Henry Srebrnik, [Summerside, PEI] Pioneer Journal
Empires, after a long period of international reverses and inner political decay, often expire, as T.S. Eliot’s poem “The Hollow Men” may suggest, “not with a bang but a whimper.”
This was the case with two of the mightiest imperiums on earth, separated by more than 1,500 years – Rome and the Soviet Union.
On Sept. 4, 476, the last day of the Roman Empire in the west, Odoacer, a member of the Germanic tribe Siri and former commander in the Roman Army, who had entered the city unopposed, easily dethroned the sixteen-year-old emperor Romulus Augustulus.

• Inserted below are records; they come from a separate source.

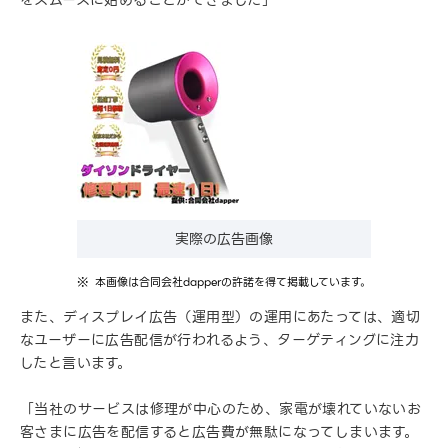
をスムーズに始めることができました」
実際の広告画像
本画像は合同会社dapperの許諾を得て掲載しています。
また、ディスプレイ広告（運用型）の運用にあたっては、適切
なユーザーに広告配信が行われるよう、ターゲティングに注力
したと言います。
「当社のサービスは修理が中心のため、家電が壊れていないお
客さまに広告を配信すると広告費が無駄になってしまいます。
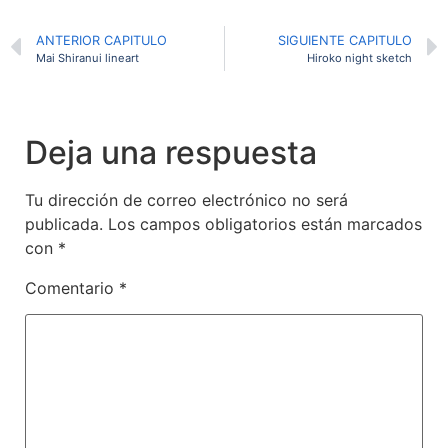
ANTERIOR CAPITULO
SIGUIENTE CAPITULO
Mai Shiranui lineart
Hiroko night sketch
Deja una respuesta
Tu dirección de correo electrónico no será
publicada.
Los campos obligatorios están marcados
con
*
Comentario
*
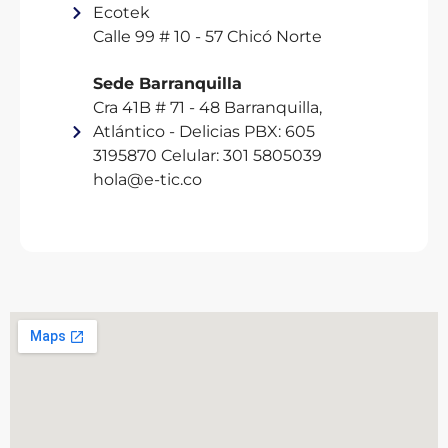
Ecotek
Calle 99 # 10 - 57 Chicó Norte
Sede Barranquilla
Cra 41B # 71 - 48 Barranquilla,
Atlántico - Delicias PBX: 605
3195870 Celular: 301 5805039
hola@e-tic.co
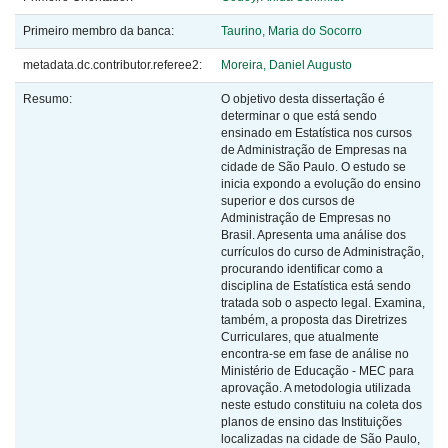
Primeiro membro da banca:
Taurino, Maria do Socorro
metadata.dc.contributor.referee2:
Moreira, Daniel Augusto
Resumo:
O objetivo desta dissertação é
determinar o que está sendo
ensinado em Estatística nos cursos
de Administração de Empresas na
cidade de São Paulo. O estudo se
inicia expondo a evolução do ensino
superior e dos cursos de
Administração de Empresas no
Brasil. Apresenta uma análise dos
currículos do curso de Administração,
procurando identificar como a
disciplina de Estatística está sendo
tratada sob o aspecto legal. Examina,
também, a proposta das Diretrizes
Curriculares, que atualmente
encontra-se em fase de análise no
Ministério de Educação - MEC para
aprovação. A metodologia utilizada
neste estudo constituiu na coleta dos
planos de ensino das Instituições
localizadas na cidade de São Paulo,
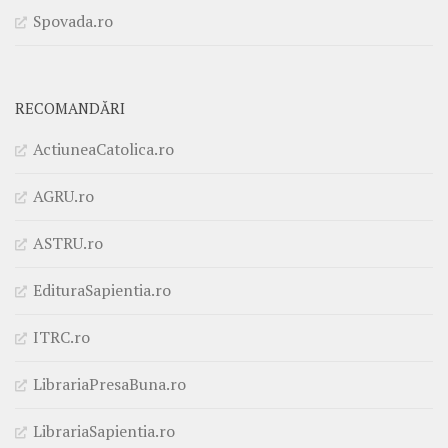
Spovada.ro
RECOMANDĂRI
ActiuneaCatolica.ro
AGRU.ro
ASTRU.ro
EdituraSapientia.ro
ITRC.ro
LibrariaPresaBuna.ro
LibrariaSapientia.ro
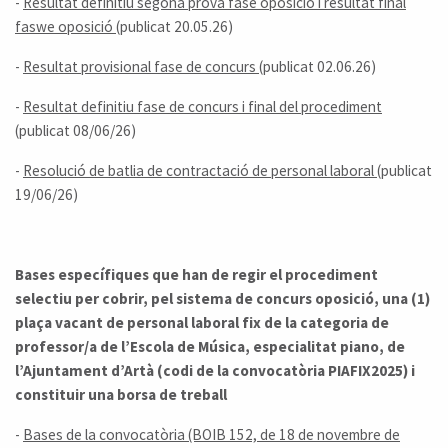
-
Resultat definitiu segona prova fase oposició i resultat final
faswe oposició
(publicat 20.05.26)
-
Resultat provisional fase de concurs
(publicat 02.06.26)
-
Resultat definitiu fase de concurs i final del procediment
(publicat 08/06/26)
-
Resolució de batlia de contractació de personal laboral
(publicat
19/06/26)
Bases específiques que han de regir el procediment
selectiu per cobrir, pel sistema de concurs oposició, una (1)
plaça vacant de personal laboral fix de la categoria de
professor/a de l’Escola de Música, especialitat piano, de
l’Ajuntament d’Artà (codi de la convocatòria PIAFIX2025) i
constituir una borsa de treball
-
Bases de la convocatòria (BOIB 152, de 18 de novembre de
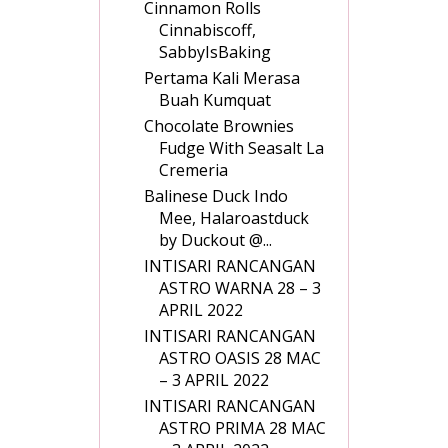
Cinnamon Rolls
Cinnabiscoff,
SabbyIsBaking
Pertama Kali Merasa
Buah Kumquat
Chocolate Brownies
Fudge With Seasalt La
Cremeria
Balinese Duck Indo
Mee, Halaroastduck
by Duckout @...
INTISARI RANCANGAN
ASTRO WARNA 28 – 3
APRIL 2022
INTISARI RANCANGAN
ASTRO OASIS 28 MAC
– 3 APRIL 2022
INTISARI RANCANGAN
ASTRO PRIMA 28 MAC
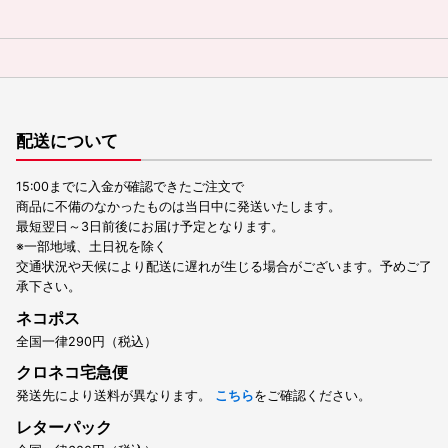
配送について
15:00までに入金が確認できたご注文で
商品に不備のなかったものは当日中に発送いたします。
最短翌日～3日前後にお届け予定となります。
※一部地域、土日祝を除く
交通状況や天候により配送に遅れが生じる場合がございます。予めご了
承下さい。
ネコポス
全国一律290円（税込）
クロネコ宅急便
発送先により送料が異なります。
こちら
をご確認ください。
レターパック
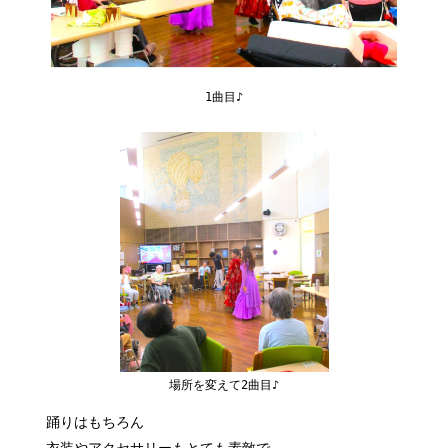
1曲目♪
場所を変えて2曲目♪
踊りはもちろん
衣装やアクセサリーもとても素敵で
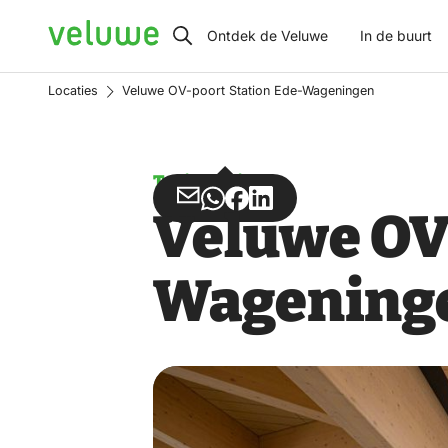
Veluwe
Ontdek de Veluwe
In de buurt
Locaties
Veluwe OV-poort Station Ede-Wageningen
Treinstations
Deel
Deel
Deel
Deel
Veluwe OV
via
via
op
op
Email
WhatsApp
Facebook
LinkedIn
Wagening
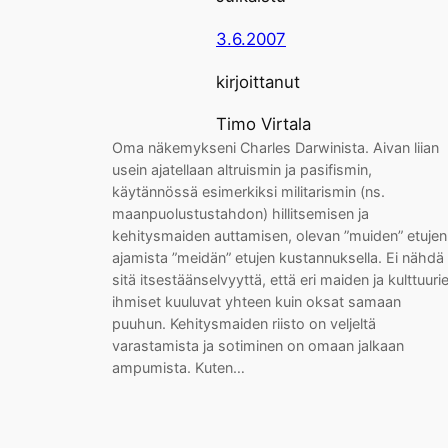
3.6.2007
kirjoittanut
Timo Virtala
Oma näkemykseni Charles Darwinista. Aivan liian
usein ajatellaan altruismin ja pasifismin,
käytännössä esimerkiksi militarismin (ns.
maanpuolustustahdon) hillitsemisen ja
kehitysmaiden auttamisen, olevan ”muiden” etujen
ajamista ”meidän” etujen kustannuksella. Ei nähdä
sitä itsestäänselvyyttä, että eri maiden ja kulttuuri
ihmiset kuuluvat yhteen kuin oksat samaan
puuhun. Kehitysmaiden riisto on veljeltä
varastamista ja sotiminen on omaan jalkaan
ampumista. Kuten…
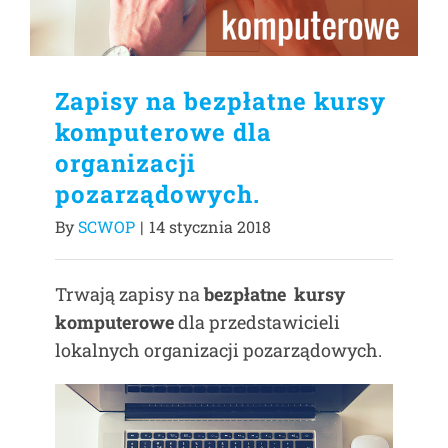
Zapisy na bezpłatne kursy
komputerowe dla
organizacji
pozarządowych.
By
SCWOP
|
14 stycznia 2018
Trwają zapisy na
bezpłatne kursy
komputerowe
dla przedstawicieli
lokalnych organizacji pozarządowych.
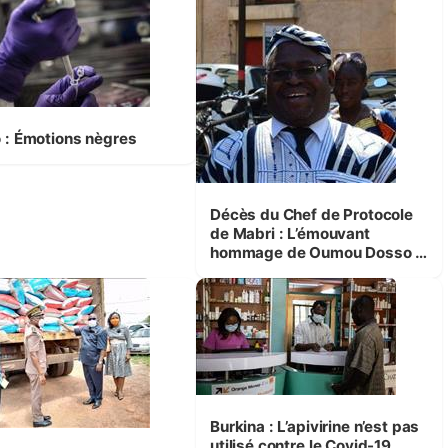
o : Émotions nègres
Décès du Chef de Protocole
de Mabri : L’émouvant
hommage de Oumou Dosso à
son collègue décédé
Burkina : L’apivirine n’est pas
utilisé contre le Covid-19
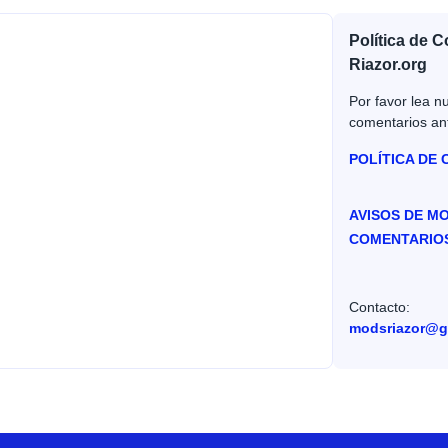
Política de 
Riazor.org
Por favor lea nu
comentarios an
POLÍTICA DE
AVISOS DE M
COMENTARIO
Contacto:
modsriazor@g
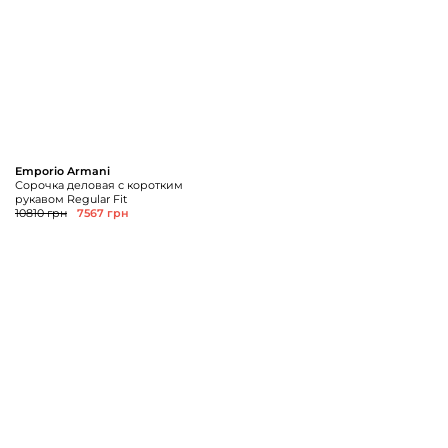
Emporio Armani
Сорочка деловая с коротким
рукавом Regular Fit
10810 грн
7567 грн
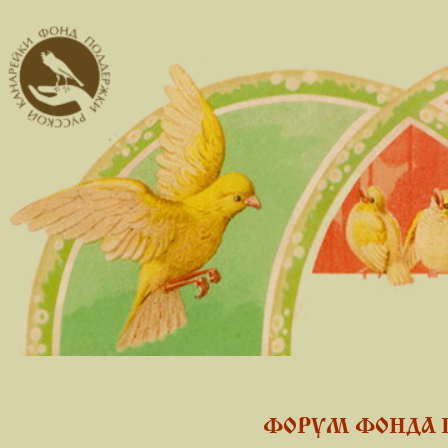
ФОРУМ ФОНДА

The one time military and financial power of the Mediterranean was unable to resist and disappeared.
Fast forward more than 15 centuries to Moscow on Dec. 25, 1991, when the last Communist president of the Soviet Union, Mikhail Gorbachev, dissolved the Union of Soviet Socialist Republics, which, like Rome, had been one of the mightiest powers on earth.
By then, most of its 15 constituent republics had effectively seceded from the federation.
Even its core, the Russian Soviet Federative Socialist Republic, had declared its independence under its leader Boris Yeltsin, who had assumed its presidency on June 12, and it would emerge as the Russian Federation.
In a nationally televised speech, Gorbachev announced his resignation as president. He declared the office extinct and handed over its functions, including control of the Soviet nuclear codes, to Yeltsin.
A state whose Communist Party had for more than seven decades exercised totalitarian control over the economy, administering all industrial activity and collective farms, and which controlled every aspect of political and social life, was no more.
Gorbachev had come to power in 1985, following decades of rule by old apparatchiks. He inherited a stagnant economy, an onerous arms race with the United States, a debilitating war in Afghanistan, and a restive group of Soviet satellite states in eastern Europe, in particular Poland, whose fierce sense of nationalism had grown in the wake of the election of a Polish pope, John Paul II.
Gorbachev introduced two sets of policies that he hoped would help the USSR become a more prosperous, productive nation. The first of these was known as glasnost, or political openness.
Glasnost gave new freedoms to Soviet citizens. Political prisoners were released. Newspapers could print criticisms of the government. For the first time, parties other than the Communist Party could participate in elections.
The second set of reforms was known as perestroika, or economic restructuring. The best way to revive the Soviet economy, Gorbachev thought, was to loosen the government’s grip on it. Individuals and cooperatives were allowed to own businesses for the first time since the 1920s. Workers were given the right to strike for better wages and conditions.
However, these reforms were slow to bear fruit. Perestroika had torpedoed the “command economy” that had kept the Soviet state afloat, but the market economy took time to mature.
In his farewell address, Gorbachev summed up the problem: “The old system collapsed before the new one had time to begin working.”
He also withdrew Soviet troops from Afghanistan, and declared a policy of non-intervention in the Warsaw Pact states. The first revolution of 1989 took place in Poland, soon followed by others.
Not surprisingly, the desire for sovereignty spread to the Soviet republics themselves. It was a tsunami that swept away one of the world’s largest empires by the end of 1991.
The USSR committed many crimes, especially against its own citizens, and no one should mourn its passing. But no one should forget what it stood for, however imperfectly, either.
Its values included altruism, self-sacrifice, the elevation of group over individual concerns, and the rejection of materialism. This bound people together and gave them a sense of meaning.
That this became intertwined with the cruelty and mass murder that eventually destroyed it was a twentieth-century tragedy.